Si on y réfléchi bien, c’est bizarre, ce truc à propos des oiseaux : on a une sélection permanente pour une reproduction plus précoce, et pourtant, les fluctuations de l’optimum ne se traduisent pas entièrement par des variations dans sélection observée… Ça indiquerait une certaine plasticité phénotypique, capable, au moins dans une certaine mesure, de « suivre » les fluctuations de l’optimum, n’est-ce pas ? Eh bien, on peut avoir les deux en même temps si… la moyenne phénotypique suit l’optimum, mais « de loin ». OK, c’est difficile à expliquer, c’est mieux visualisé avec une animation des fluctuations de l’optimum et de la moyenne phénotypique au fil des années :
On voulait confirmer que ce suivi était le résultat d’une plasticité phénotypique.
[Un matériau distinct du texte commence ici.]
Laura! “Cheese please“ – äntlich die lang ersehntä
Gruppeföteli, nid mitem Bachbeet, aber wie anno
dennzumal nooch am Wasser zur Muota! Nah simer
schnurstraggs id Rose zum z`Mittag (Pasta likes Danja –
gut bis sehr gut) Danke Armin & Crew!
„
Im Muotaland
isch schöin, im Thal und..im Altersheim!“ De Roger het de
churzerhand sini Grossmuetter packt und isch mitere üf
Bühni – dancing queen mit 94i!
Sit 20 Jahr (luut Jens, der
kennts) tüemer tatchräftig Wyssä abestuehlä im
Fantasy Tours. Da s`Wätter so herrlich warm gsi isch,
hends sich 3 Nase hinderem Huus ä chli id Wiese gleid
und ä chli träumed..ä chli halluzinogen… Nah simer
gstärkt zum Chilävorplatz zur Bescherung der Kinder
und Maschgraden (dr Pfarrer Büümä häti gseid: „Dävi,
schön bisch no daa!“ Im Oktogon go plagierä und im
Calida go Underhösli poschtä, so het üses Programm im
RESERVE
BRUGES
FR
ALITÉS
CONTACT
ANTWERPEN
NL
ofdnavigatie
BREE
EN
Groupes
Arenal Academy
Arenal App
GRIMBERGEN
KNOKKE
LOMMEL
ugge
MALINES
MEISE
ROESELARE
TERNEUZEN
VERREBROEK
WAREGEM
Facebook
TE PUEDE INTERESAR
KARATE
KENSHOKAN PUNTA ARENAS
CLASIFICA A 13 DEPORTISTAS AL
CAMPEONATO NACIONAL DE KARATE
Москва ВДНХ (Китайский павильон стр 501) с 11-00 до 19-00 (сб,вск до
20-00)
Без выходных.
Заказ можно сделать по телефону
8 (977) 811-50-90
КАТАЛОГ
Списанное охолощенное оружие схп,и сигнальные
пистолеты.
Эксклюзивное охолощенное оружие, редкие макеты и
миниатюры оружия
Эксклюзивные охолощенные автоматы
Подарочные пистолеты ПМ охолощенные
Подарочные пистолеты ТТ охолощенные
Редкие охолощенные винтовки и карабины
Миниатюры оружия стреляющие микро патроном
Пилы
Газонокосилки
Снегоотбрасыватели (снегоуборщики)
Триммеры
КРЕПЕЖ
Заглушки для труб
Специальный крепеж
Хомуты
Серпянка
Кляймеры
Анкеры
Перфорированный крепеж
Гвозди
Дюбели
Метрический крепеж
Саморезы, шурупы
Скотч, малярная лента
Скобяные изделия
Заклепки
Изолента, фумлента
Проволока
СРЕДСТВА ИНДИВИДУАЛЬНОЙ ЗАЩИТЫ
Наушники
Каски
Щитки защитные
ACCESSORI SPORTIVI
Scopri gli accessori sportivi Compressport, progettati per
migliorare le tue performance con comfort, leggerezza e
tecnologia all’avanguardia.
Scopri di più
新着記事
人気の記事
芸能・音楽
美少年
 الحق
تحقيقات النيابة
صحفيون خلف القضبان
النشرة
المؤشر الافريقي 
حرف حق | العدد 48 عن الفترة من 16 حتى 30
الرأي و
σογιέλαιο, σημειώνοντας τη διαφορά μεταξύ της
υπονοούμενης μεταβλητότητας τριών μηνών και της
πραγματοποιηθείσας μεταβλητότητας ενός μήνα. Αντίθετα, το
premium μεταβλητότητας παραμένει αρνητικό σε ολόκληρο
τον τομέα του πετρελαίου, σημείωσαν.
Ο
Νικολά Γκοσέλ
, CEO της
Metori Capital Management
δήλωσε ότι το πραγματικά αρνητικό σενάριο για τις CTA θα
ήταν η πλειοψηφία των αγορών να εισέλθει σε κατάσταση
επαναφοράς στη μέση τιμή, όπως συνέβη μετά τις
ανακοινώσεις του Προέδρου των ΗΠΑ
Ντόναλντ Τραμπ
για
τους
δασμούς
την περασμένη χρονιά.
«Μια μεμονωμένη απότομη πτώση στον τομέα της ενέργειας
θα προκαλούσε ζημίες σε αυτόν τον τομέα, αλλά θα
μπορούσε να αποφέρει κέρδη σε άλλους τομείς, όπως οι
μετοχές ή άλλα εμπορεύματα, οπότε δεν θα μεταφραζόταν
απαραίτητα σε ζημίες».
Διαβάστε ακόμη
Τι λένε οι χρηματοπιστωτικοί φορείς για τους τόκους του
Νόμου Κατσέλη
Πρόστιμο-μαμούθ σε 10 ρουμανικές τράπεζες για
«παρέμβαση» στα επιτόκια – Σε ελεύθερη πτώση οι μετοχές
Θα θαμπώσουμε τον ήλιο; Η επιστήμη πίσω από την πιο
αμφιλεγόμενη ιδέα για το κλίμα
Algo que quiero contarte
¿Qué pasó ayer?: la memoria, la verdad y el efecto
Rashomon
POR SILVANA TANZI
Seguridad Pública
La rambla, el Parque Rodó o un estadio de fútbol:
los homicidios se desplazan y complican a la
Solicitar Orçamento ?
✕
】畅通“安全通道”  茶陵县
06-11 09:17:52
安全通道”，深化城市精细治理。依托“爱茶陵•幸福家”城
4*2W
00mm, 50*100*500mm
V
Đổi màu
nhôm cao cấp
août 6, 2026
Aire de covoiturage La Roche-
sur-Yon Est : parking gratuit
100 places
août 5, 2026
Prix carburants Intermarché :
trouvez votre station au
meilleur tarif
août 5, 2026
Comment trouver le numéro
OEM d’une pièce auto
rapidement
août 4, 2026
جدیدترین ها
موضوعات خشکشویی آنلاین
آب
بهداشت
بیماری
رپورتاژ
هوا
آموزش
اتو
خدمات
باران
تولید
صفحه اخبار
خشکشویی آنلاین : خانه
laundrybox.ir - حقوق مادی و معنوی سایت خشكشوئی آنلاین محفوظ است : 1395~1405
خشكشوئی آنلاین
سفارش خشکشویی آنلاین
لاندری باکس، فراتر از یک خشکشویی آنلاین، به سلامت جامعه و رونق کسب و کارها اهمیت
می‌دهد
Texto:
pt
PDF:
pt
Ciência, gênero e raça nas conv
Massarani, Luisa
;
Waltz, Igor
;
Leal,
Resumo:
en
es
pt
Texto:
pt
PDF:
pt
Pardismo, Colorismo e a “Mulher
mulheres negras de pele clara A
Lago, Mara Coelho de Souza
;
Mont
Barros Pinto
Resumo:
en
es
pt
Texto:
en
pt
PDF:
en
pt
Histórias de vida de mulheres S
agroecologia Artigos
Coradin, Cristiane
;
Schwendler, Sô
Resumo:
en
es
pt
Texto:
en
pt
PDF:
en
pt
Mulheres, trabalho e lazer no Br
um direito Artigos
Et c’est alors qu’on s’est souvenu : on avait aussi l’identité individuelle de chaque femelle reproductrice, et on pouvait donc trouver des individus qui se sont reproduits sur deux années consécutives. Leur changement de phénotype ne pouvait résulter que de la plasticité phénotypique, non ? On a donc fait ça, on a calculé le changement dû à la « plasticité phénotypique seule » et on l’a comparé au changement de la localisation de l’optimum et on a trouvé une corrélation significative pour 4 jeux de données, et une significativité globale pour l’ensemble des jeux de données oiseaux réunis ! Donc, on a bien de la plasticité phénotypique qui permet ce « suivi » !
OK, chouette, et donc ?
Et bien c’est intéressant pour plusieurs raisons. Déjà, on a constaté que les fluctuations de la fonction de valeur sélective sont très fréquentes. Et bien qu’elles ne se traduisent qu’en partie par des variations de la sélection observée, c’est bien parce que la plasticité phénotypique a elle-même évolué pour répondre à ces fluctuations ! Ensuite, on a fourni des « méta-estimations » (une « moyenne » calculée sur l’ensemble des jeux de données) pour les modèles dont l’optimum fluctue, ce qui serait très utile pour les théoriciens à l’avenir. Enfin, on a obtenu ce résultat très intriguant selon lequel les oiseaux, dans de nombreuses populations, suivent les fluctuations de l’optimum, mais « de loin ». Je pense personnellement que cela signifierait qu’il y a une contrainte dans cette sélection pour une reproduction plus précoce qu’on ne comprends pas. Il se pourrait que le scénario proposé par Price, Kirkpatrick & Arnold (1998), dans lequel la sélection pour une reproduction plus précoce est une sorte d' »illusion », même à l’équilibre évolutif, en raison de la compétition inter-individuelle pour les ressources (comme par exemple les lieux de nidification), puisse avoir une vraie force pour expliquer ce résultat.